▶ **GIVEN DATA**:
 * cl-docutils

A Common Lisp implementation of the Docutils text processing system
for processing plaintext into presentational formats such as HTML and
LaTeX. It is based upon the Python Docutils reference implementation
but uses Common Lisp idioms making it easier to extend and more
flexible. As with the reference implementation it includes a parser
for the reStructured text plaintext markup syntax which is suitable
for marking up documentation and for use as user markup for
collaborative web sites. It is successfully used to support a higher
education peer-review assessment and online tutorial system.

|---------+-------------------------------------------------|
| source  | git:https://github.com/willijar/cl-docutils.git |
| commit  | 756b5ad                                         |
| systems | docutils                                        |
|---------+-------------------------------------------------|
--
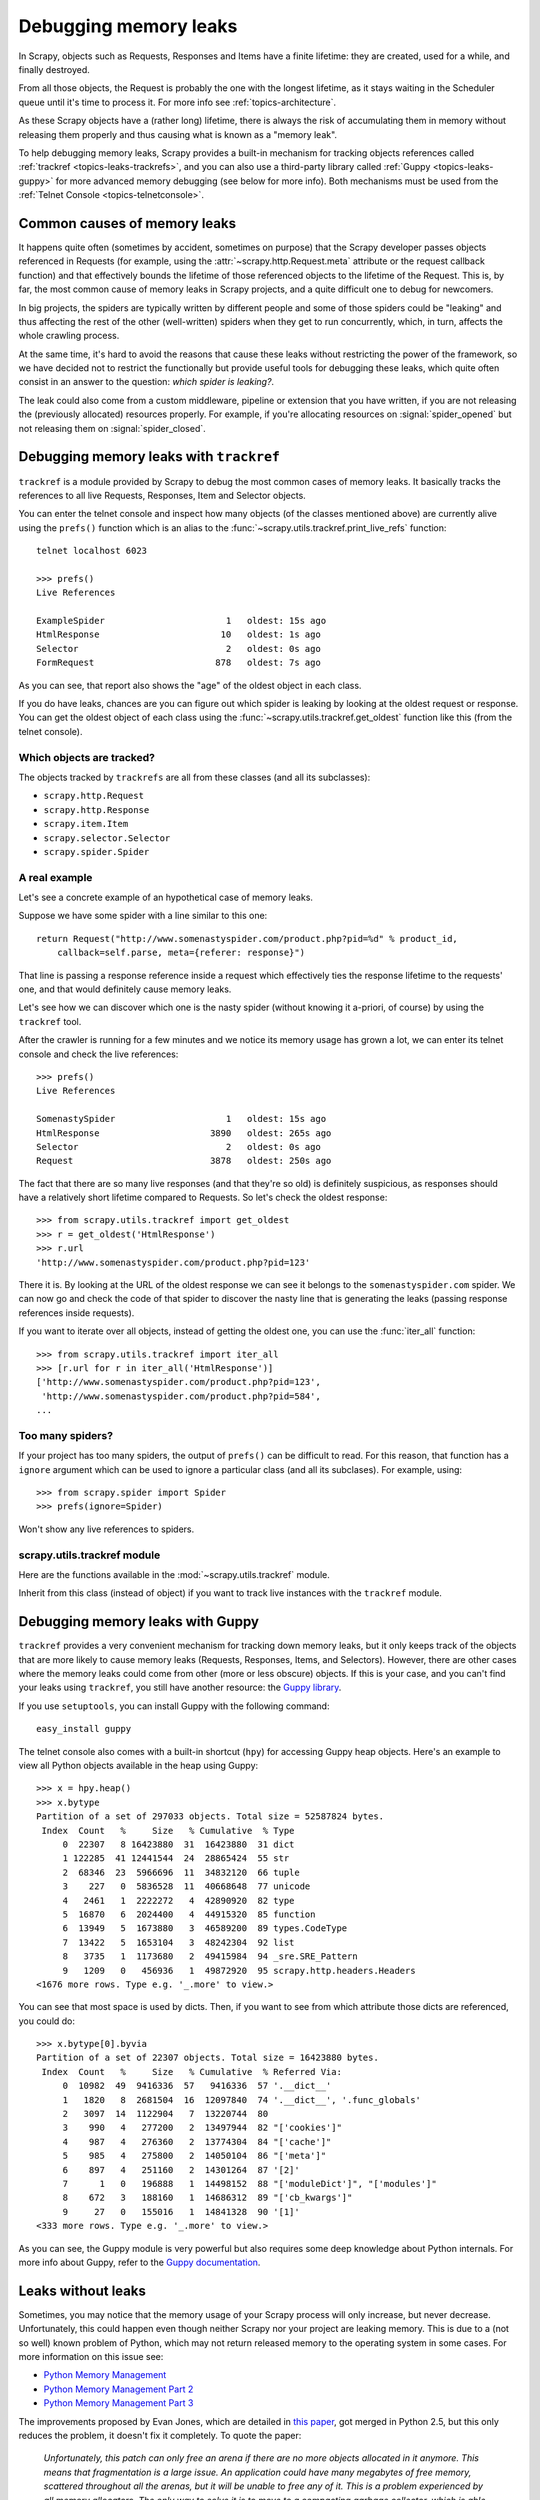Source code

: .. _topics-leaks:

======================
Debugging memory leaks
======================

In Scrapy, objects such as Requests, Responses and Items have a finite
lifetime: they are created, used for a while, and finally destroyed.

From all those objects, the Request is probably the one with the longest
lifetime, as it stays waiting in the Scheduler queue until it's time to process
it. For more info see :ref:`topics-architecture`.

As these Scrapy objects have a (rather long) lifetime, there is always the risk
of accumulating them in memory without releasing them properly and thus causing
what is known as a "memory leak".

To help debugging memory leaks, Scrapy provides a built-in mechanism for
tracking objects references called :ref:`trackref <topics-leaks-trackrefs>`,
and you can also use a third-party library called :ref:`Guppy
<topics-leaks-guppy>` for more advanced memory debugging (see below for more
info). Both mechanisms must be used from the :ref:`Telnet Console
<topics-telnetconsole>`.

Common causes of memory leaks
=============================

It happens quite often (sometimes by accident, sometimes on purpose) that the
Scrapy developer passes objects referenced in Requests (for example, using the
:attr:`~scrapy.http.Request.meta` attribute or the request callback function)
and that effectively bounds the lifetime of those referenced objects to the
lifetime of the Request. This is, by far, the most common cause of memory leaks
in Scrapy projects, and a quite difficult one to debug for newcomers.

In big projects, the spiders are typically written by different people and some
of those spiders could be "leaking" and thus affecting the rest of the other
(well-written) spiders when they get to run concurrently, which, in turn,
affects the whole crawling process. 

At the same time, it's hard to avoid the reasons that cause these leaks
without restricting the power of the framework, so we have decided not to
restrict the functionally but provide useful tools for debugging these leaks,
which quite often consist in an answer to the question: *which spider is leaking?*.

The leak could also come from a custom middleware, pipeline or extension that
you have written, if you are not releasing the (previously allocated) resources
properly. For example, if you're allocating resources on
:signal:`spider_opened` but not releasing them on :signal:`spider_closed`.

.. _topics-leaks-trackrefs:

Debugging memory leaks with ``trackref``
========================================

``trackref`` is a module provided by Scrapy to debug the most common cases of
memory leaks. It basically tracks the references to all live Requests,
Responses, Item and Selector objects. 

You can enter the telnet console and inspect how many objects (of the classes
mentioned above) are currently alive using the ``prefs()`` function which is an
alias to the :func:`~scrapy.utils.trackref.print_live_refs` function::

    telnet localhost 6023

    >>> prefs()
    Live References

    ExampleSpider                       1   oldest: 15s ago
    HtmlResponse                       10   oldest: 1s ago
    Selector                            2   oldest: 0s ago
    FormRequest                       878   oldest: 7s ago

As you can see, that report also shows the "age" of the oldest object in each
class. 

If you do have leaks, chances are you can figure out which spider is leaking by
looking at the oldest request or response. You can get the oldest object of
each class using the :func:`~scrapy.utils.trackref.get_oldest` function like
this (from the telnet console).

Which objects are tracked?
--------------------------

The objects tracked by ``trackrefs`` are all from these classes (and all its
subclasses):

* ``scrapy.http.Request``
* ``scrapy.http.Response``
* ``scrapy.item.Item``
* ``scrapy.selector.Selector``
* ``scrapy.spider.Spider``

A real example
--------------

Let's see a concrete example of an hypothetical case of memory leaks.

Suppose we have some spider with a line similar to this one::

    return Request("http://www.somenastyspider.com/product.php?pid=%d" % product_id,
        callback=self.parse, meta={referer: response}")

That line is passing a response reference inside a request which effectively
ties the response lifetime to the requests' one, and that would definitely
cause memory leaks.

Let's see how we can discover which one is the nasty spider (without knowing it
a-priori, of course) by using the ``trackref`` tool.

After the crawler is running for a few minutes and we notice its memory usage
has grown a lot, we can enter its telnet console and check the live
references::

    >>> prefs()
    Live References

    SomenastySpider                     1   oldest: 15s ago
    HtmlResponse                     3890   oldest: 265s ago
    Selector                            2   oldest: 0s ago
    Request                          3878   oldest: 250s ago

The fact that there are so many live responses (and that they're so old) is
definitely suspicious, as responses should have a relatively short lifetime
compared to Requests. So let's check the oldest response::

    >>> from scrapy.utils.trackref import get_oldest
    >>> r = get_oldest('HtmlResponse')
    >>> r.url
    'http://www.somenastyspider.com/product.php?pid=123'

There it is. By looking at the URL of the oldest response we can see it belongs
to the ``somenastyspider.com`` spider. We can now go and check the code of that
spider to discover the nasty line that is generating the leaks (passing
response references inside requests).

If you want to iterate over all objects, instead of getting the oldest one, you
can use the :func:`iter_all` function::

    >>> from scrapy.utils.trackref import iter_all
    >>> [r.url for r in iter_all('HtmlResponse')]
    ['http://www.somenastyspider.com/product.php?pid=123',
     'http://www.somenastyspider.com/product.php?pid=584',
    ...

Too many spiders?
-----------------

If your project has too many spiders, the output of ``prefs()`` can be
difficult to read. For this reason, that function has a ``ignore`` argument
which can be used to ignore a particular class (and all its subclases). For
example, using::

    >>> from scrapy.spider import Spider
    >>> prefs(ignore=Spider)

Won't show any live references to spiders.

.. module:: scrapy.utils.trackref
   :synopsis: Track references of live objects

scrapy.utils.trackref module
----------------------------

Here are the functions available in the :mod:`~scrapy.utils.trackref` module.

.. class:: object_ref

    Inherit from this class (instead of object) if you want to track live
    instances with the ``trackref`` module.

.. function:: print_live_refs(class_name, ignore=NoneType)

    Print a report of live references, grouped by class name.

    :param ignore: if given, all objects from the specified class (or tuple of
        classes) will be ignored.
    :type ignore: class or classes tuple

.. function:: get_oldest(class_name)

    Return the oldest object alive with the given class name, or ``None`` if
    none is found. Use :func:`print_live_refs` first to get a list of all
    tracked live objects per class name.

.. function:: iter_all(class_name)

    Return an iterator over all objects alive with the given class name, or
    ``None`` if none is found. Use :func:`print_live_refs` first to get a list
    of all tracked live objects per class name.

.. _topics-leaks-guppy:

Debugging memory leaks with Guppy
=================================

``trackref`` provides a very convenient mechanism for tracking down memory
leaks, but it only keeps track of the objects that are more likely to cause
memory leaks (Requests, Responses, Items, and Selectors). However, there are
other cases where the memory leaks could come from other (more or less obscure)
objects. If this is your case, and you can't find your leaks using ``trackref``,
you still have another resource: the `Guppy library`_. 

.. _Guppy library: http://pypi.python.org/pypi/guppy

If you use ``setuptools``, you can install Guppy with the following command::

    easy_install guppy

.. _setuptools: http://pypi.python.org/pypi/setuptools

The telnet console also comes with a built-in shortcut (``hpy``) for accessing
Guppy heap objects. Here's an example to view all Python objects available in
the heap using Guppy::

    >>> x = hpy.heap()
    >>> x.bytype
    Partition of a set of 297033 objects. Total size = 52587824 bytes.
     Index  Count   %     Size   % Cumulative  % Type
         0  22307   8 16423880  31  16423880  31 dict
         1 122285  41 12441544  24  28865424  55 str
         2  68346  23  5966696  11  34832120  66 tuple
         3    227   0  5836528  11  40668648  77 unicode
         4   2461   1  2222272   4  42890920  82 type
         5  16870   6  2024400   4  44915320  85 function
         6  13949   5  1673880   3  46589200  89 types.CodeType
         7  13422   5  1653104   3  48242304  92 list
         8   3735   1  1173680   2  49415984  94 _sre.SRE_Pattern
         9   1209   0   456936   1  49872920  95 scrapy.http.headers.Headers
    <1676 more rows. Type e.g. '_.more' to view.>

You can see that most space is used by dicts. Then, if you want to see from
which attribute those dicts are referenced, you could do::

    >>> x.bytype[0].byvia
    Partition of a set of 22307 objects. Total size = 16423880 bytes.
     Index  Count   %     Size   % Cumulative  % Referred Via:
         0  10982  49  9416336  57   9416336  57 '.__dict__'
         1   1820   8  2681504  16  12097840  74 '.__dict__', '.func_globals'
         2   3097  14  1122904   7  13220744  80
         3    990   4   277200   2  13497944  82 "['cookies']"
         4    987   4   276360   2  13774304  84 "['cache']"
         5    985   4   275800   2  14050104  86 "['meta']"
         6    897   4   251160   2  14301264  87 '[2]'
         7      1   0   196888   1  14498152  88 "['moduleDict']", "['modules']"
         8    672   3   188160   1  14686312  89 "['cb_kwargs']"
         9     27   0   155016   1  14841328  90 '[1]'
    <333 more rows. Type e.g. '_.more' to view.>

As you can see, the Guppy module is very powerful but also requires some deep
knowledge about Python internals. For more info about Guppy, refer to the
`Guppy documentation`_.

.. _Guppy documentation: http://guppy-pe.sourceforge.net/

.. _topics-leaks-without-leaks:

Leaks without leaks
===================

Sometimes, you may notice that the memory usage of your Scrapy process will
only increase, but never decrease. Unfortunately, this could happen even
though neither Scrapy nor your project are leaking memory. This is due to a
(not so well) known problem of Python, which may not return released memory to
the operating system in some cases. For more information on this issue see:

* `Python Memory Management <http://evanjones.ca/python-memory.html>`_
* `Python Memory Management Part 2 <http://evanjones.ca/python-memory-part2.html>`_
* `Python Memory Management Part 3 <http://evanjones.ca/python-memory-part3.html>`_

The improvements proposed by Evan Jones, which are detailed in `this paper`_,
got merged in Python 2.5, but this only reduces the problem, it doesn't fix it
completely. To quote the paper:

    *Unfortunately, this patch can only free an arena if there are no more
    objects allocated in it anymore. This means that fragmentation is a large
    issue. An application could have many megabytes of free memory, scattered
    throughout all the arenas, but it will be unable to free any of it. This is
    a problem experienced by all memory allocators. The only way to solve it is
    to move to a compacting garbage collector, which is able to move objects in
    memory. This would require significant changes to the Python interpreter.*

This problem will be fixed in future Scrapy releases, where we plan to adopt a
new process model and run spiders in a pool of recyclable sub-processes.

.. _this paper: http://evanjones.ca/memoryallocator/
---
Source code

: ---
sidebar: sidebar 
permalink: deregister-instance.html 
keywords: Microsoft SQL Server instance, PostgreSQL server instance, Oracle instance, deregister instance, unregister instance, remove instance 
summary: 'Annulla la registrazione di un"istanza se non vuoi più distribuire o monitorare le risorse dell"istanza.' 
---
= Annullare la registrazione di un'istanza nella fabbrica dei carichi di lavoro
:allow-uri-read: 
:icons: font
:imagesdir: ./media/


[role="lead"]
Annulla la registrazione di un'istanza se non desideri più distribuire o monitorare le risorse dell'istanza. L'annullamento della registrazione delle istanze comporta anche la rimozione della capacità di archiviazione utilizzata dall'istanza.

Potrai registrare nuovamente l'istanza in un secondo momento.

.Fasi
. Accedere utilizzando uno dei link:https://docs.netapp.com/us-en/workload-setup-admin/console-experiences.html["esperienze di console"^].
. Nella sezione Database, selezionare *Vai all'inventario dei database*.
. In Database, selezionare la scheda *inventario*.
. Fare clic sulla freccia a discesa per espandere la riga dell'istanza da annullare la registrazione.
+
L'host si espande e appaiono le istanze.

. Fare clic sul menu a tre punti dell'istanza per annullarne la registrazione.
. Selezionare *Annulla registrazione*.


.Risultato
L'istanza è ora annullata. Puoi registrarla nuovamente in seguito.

▶ **REQUIREMENT**:
Only the lines above from the line with "Partition of a set of 22307" to the line with "Management Part 3", those two lines included, should be reproduced exactly.

▶ **EXERCISE ANSWER**:
    Partition of a set of 22307 objects. Total size = 16423880 bytes.
     Index  Count   %     Size   % Cumulative  % Referred Via:
         0  10982  49  9416336  57   9416336  57 '.__dict__'
         1   1820   8  2681504  16  12097840  74 '.__dict__', '.func_globals'
         2   3097  14  1122904   7  13220744  80
         3    990   4   277200   2  13497944  82 "['cookies']"
         4    987   4   276360   2  13774304  84 "['cache']"
         5    985   4   275800   2  14050104  86 "['meta']"
         6    897   4   251160   2  14301264  87 '[2]'
         7      1   0   196888   1  14498152  88 "['moduleDict']", "['modules']"
         8    672   3   188160   1  14686312  89 "['cb_kwargs']"
         9     27   0   155016   1  14841328  90 '[1]'
    <333 more rows. Type e.g. '_.more' to view.>

As you can see, the Guppy module is very powerful but also requires some deep
knowledge about Python internals. For more info about Guppy, refer to the
`Guppy documentation`_.

.. _Guppy documentation: http://guppy-pe.sourceforge.net/

.. _topics-leaks-without-leaks:

Leaks without leaks
===================

Sometimes, you may notice that the memory usage of your Scrapy process will
only increase, but never decrease. Unfortunately, this could happen even
though neither Scrapy nor your project are leaking memory. This is due to a
(not so well) known problem of Python, which may not return released memory to
the operating system in some cases. For more information on this issue see:

* `Python Memory Management <http://evanjones.ca/python-memory.html>`_
* `Python Memory Management Part 2 <http://evanjones.ca/python-memory-part2.html>`_
* `Python Memory Management Part 3 <http://evanjones.ca/python-memory-part3.html>`_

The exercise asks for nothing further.